Molly Ringwald appears in a parody of teen movies? Who would have thought? Of course, the star of teen flicks such as Sixteen Candles and The Breakfast Club would show up as an airline stewardess in a film that craps on the ones she made. But it is always great to see people make fun of themselves in comedies that satirize what that person is known for. It also presents a chance for actors, whose stars have faded, to work again, even if it is for a minute or two.
Only John Candy can come off charismatic as a Polka musician who talks a little too much! But who could say no to a friendly guy who just randomly volunteers to take a frantic mother home to her son who's alone? Of course, he is a complete stranger who could have been deranged. But I guess you would be desperate for anyone's help when you want to get home to a son who ends up beating the hell out of two burglars.
Talk about a change of pace for Joe Pesci! His character here might be the kind of psychotic gangster he portrayed in Goodfellas and Casino, but that is certainly not the depiction given when he is on screen in two scenes. Pesci comes off kindly to a boy who lost the mobster he looked up to. It is touching, but if I were the boy I would think twice about jokingly telling him to go home and get his shine box.
This is one of the funniest depictions of a director I've ever seen! I would have loved to have been an extra here just so I could laugh at Dom's reaction when he accidentally steps in the water. The way he shouts "WRONG" into an actor's ear also brought about laughter. I probably would have been fired if I kept laughing. However, it would have been worth it because of the way the comedian made the best of the small screen time he had.

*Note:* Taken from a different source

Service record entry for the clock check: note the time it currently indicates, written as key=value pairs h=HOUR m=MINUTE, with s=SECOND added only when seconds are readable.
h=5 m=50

After the Death Star was destroyed, Princess Leia became a therapist whose group therapy session included Dr. and Scott Evil. Fisher comes off all kind as she tries to help a son and his evil genius of a father. Maybe therapists should not include diabolical madmen into their group sessions. However, it is a parody in which things do not make sense for the most part.
This crossover cameo presents a happy event for the Duke brothers from Trading Places who were last seen being duped of their money. Eddie Murphy goes from stripping the two of their money to making them wealthy once again. Even though he has made a lot of crappy movies lately, Murphy is still a nice guy!

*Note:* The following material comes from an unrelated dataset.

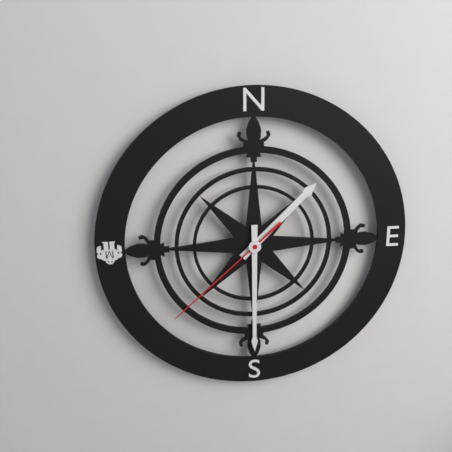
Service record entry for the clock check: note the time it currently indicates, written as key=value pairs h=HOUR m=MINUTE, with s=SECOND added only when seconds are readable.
h=1 m=30 s=38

When he is not voicing Darth Vader or Mufasa, James Earl Jones is the former baseball player owner of a garbage lot occupied by a seemingly vicious dog. He does not show up until close to the movie's end. But that does not stop Jones from bringing about friendliness as he makes the boys realize they wasted their time in building stupid gadgets to try and retrieve a Babe Ruth baseball from a dog that was never evil in the first place.

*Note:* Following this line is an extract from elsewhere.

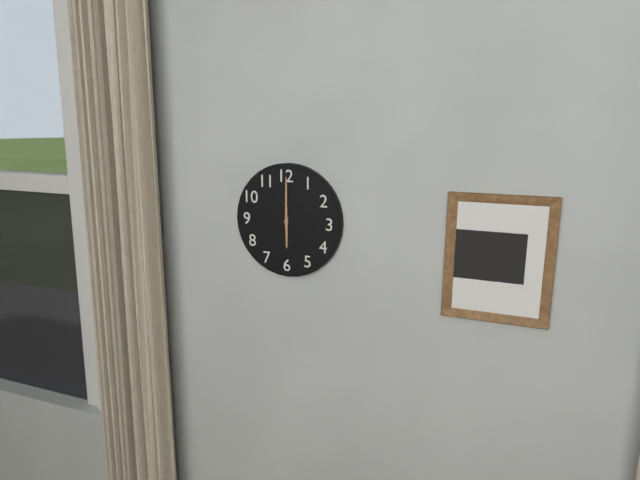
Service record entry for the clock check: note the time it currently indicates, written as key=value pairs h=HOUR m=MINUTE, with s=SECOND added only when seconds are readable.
h=6 m=0
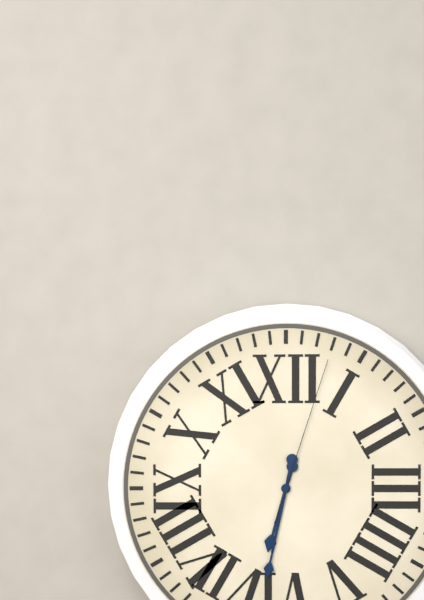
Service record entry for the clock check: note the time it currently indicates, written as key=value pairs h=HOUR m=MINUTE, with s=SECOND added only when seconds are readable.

It is the cameo that put "Ma, the Meatloaf!" into people's heads. Ferrell shows up as a funeral crashing buddy to the wedding crashers. This was back when Ferrell's film career did not consist of lifeless projects. I miss the early days of his post Saturday Night Live career! He was funny even in cameos such as this one where he comes off like a little kid. After all, he's playing a grown man who orders his mother to bring him food.
Who helps make it so Wesley and Buttercup are together? Its Miracle Max and his loud, obnoxious wife. An unrecognizable Crystal is a riot as a smart-ass miracle worker. Kane also gives good support as his wife. This double cameo is a miracle itself as it is one of the best moments in a wonderful film!
The number one choice could be subtitled, "Django Meets Django." Nero, who played the title role in the spaghetti western Django, comes off tough-looking as he sits next to Jamie Foxx at a bar. This scene can be viewed as passing the torch as a different character with the same name meets the man who starred in one of the films that must have inspired Quentin Tarantino. The fact the original film's theme song is used is a giveaway to that idea. The cameo also gets my praise for the inside joke of Nero knowing that the D in Django is silent. How would he know? Because he had sported that name before Foxx did. Great stuff!